第38回「発展途上国研究奨励賞」受賞作品決定について

2017年6月12日

発展途上国研究奨励賞 」は、途上国に関する社会科学およびその周辺分野の調査研究水準の向上と研究奨励に資することを目的として、昭和55(1980)年度に創設したもので、今回は第38回目となります。
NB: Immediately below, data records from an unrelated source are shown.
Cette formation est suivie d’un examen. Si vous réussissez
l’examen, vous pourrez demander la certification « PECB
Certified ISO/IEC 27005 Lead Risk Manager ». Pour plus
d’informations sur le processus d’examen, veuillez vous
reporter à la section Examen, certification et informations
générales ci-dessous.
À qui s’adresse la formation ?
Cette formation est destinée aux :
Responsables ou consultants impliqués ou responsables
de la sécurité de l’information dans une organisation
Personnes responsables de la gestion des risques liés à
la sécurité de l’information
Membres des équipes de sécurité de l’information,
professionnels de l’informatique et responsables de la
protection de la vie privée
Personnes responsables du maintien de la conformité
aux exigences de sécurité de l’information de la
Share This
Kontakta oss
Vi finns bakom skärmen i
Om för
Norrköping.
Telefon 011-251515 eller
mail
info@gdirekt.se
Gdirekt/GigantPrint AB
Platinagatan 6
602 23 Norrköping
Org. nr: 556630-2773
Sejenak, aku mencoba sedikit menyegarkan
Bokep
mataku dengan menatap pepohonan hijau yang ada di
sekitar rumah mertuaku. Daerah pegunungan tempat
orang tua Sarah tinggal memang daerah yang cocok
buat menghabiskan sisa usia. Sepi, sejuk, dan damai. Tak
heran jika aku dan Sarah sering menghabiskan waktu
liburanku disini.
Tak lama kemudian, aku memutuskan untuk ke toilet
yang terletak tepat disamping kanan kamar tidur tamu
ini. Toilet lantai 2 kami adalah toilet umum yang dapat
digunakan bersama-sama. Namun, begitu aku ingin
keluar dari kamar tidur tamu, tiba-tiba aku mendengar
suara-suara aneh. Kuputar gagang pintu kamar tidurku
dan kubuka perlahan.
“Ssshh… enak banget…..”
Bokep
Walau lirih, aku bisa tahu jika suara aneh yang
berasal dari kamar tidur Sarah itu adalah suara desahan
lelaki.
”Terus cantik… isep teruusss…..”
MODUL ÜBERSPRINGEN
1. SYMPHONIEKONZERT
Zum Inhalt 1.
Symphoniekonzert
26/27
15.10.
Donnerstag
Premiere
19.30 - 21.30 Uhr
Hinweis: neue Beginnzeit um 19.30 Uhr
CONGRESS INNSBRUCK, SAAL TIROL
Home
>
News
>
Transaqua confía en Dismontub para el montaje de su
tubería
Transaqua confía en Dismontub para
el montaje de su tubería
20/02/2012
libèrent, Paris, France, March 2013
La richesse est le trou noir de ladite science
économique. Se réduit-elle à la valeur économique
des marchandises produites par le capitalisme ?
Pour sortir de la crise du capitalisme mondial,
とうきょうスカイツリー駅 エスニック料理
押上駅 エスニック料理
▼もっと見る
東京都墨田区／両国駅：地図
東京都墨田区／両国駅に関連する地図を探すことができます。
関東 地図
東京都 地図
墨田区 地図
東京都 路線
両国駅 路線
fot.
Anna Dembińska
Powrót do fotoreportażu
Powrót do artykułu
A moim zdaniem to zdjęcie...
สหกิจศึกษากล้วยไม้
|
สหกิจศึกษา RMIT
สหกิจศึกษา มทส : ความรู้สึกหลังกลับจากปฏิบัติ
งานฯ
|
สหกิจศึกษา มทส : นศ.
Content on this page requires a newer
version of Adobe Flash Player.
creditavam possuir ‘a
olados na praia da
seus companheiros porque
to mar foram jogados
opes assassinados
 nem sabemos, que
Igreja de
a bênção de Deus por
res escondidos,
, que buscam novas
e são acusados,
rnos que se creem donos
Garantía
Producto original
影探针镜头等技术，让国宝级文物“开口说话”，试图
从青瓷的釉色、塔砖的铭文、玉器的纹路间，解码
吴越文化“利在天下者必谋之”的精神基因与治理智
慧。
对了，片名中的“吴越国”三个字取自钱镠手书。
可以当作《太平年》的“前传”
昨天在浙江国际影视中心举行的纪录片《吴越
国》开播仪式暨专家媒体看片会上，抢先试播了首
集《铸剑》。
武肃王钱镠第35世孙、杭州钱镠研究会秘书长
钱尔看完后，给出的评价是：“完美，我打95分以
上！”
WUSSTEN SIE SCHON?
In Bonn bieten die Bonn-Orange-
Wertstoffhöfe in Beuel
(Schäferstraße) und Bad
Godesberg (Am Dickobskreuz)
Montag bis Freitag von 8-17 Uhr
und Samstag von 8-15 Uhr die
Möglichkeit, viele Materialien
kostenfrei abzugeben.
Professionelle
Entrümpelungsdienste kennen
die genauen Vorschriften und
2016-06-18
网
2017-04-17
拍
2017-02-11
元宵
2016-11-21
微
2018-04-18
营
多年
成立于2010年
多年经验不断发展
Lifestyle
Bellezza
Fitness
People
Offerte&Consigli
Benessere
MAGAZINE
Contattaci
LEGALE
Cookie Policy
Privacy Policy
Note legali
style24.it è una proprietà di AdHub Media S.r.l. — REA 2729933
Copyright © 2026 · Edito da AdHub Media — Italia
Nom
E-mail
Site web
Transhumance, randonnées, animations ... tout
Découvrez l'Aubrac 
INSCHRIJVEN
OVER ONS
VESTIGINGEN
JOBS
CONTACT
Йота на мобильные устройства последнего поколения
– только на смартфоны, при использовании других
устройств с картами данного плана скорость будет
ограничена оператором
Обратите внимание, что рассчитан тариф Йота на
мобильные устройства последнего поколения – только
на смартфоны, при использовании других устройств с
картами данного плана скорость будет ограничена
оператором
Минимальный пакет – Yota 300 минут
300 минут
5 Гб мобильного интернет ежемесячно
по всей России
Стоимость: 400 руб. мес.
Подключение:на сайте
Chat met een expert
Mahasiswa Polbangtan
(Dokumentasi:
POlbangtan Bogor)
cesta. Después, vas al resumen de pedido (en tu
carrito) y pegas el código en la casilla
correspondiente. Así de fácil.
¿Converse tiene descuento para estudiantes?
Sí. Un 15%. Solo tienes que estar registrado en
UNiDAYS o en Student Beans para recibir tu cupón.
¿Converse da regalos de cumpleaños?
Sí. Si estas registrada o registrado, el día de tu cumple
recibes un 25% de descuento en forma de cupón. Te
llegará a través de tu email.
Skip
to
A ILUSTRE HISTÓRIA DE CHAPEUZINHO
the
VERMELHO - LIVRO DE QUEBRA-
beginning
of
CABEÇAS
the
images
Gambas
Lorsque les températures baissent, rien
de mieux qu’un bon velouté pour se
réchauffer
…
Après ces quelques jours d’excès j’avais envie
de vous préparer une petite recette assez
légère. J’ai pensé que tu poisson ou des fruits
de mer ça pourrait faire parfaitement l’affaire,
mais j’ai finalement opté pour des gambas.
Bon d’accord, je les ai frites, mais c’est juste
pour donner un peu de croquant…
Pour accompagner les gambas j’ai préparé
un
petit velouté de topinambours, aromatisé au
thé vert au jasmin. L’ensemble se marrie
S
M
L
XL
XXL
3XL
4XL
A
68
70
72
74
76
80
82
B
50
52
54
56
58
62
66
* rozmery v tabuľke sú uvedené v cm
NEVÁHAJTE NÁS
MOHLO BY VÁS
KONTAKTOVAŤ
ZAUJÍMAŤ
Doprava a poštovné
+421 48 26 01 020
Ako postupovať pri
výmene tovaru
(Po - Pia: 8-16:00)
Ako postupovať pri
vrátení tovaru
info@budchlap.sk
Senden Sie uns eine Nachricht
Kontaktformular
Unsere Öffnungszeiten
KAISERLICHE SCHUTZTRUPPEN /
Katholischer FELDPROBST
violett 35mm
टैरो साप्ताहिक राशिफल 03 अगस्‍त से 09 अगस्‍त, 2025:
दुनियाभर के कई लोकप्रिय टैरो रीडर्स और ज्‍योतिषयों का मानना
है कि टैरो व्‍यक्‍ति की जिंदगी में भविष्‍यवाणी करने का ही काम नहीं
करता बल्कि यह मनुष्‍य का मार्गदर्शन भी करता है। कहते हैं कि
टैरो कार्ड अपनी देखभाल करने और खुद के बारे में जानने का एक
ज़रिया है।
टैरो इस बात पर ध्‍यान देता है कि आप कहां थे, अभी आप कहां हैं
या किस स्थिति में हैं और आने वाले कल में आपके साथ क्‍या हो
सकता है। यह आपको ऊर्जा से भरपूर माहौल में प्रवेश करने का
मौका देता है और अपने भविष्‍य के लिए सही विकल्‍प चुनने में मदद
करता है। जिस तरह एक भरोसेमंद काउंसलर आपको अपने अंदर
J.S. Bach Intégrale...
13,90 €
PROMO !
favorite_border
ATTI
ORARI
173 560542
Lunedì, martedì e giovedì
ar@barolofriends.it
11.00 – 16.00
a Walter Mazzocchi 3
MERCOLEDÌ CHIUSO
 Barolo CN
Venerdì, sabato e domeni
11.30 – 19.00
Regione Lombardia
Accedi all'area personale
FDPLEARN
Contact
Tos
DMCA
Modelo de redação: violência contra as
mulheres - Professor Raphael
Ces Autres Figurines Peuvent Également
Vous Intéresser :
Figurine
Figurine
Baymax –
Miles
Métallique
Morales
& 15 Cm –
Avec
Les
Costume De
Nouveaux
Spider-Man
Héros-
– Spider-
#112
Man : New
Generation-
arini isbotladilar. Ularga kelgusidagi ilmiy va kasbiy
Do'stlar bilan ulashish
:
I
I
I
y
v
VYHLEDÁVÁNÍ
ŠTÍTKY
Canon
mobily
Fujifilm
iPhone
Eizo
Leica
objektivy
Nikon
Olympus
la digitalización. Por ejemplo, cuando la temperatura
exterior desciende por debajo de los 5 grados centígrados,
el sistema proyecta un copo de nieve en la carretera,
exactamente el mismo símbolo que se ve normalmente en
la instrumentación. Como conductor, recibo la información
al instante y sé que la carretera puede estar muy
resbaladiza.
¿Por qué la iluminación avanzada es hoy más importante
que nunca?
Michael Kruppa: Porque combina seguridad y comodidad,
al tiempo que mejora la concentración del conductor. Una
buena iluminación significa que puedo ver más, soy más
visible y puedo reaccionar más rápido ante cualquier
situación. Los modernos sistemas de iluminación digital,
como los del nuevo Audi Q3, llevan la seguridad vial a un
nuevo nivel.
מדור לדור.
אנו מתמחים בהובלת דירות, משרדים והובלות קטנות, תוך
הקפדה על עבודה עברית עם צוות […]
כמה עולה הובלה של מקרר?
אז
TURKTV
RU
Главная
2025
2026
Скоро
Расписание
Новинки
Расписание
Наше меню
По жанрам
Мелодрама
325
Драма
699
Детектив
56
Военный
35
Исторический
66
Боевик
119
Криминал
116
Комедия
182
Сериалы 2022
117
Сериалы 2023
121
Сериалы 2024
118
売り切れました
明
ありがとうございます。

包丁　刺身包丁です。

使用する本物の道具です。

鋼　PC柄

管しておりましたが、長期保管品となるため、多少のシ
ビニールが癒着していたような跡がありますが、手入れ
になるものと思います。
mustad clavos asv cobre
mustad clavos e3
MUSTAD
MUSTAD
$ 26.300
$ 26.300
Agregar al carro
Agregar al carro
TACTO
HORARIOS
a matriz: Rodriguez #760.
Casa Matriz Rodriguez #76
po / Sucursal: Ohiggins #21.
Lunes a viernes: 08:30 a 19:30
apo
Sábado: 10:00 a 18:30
ジェトロ・アジア経済研究所は、平成28年1月~12月の1年間に公刊された図書、論文など発展途上国の経済、社会などの諸問題を調査、分析した著作35点の中から次の1点を選定しました。35点は大学や出版社等から推薦されたもので、田中明彦政策研究大学院大学学長を委員長とする選考委員会が選考しました。

記者発表

表彰式は、7月3日(月曜)午後2時より、ジェトロ・アジア経済研究所にて開催され、受賞者による講演(約30分)が行われます。

 資源国家と民主主義――ラテンアメリカの挑戦――

『資源国家と民主主義――ラテンアメリカの挑戦――』(名古屋大学出版会)
著者 岡田 勇 名古屋大学大学院国際開発研究科 准教授
(著者の所属・肩書きは書籍刊行時のものを表示しています)

資源ブームに沸くラテンアメリカを対象として、膨大な資源レントの取り分をめぐる政治過程を、抗議運動を含む多元的なアクターを軸に考察した手堅い実証研究である。石油・天然ガス部門の国有化と資源レントの多寡の影響を説明する統計分析と記述的な事例研究とを併用し、民政移管後の多元化した政治動態がマクロ・ミクロ両面からバランスよく分析されている。また事例研究の比較対象としてペルーとボリビアが取り上げられており、新自由主義政策の影響、その帰結も含め、両者の対照的な側面を強く意識した詳細な分析が記述的になされている。さらに本書の主要テーマでもある抗議運動の分析は、未成熟な民主主義における政治過程の研究に厚みをもたせる事例研究となっている(大橋英夫委員コメントより)。